Information given START

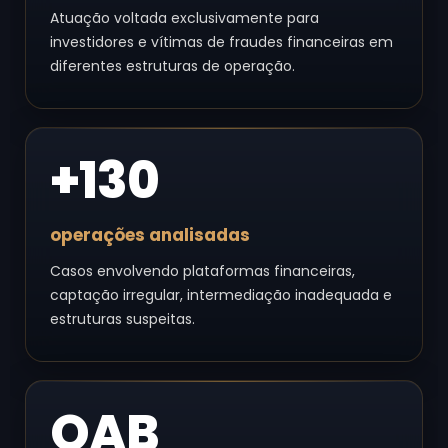
Atuação voltada exclusivamente para
investidores e vítimas de fraudes financeiras em
diferentes estruturas de operação.
+130
operações analisadas
Casos envolvendo plataformas financeiras,
captação irregular, intermediação inadequada e
estruturas suspeitas.
OAB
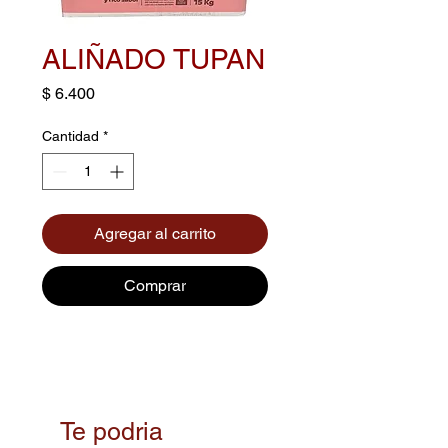
ALIÑADO TUPAN
Precio
$ 6.400
Cantidad
*
Agregar al carrito
Comprar
Te podria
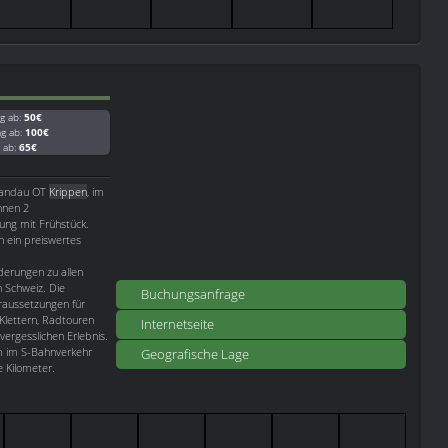
g ab:
50€
ag ab:
100€
g ab:
65€
chandau OT
Krippen
, im
hnen 2
ng mit Frühstück.
ch ein preiswertes
derungen zu allen
 Schweiz. Die
Buchungsanfrage
oraussetzungen für
Klettern, Radtouren
Internetseite
ergesslichen Erlebnis.
m im S-Bahnverkehr
Geografische Lage
e Kilometer.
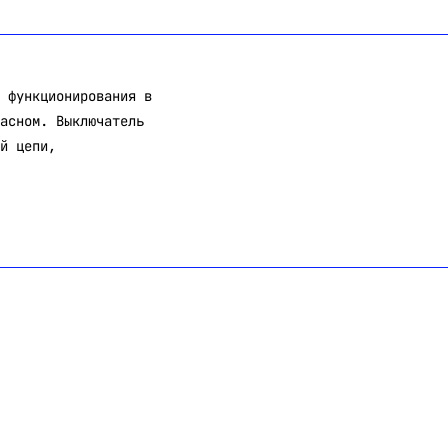
 функционирования в
асном. Выключатель
й цепи,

Information given END

Exercise instructions: Please return, word for word, the stretch from the line containing "ALIÑADO TUPAN" through the end of the records, with both ends included and the pictures left out.

Task output:
ALIÑADO TUPAN
Precio
$ 6.400
Cantidad
*
Agregar al carrito
Comprar
Te podria
g ab:
50€
ag ab:
100€
g ab:
65€
chandau OT
Krippen
, im
hnen 2
ng mit Frühstück.
ch ein preiswertes
derungen zu allen
 Schweiz. Die
Buchungsanfrage
oraussetzungen für
Klettern, Radtouren
Internetseite
ergesslichen Erlebnis.
m im S-Bahnverkehr
Geografische Lage
e Kilometer.
 функционирования в
асном. Выключатель
й цепи,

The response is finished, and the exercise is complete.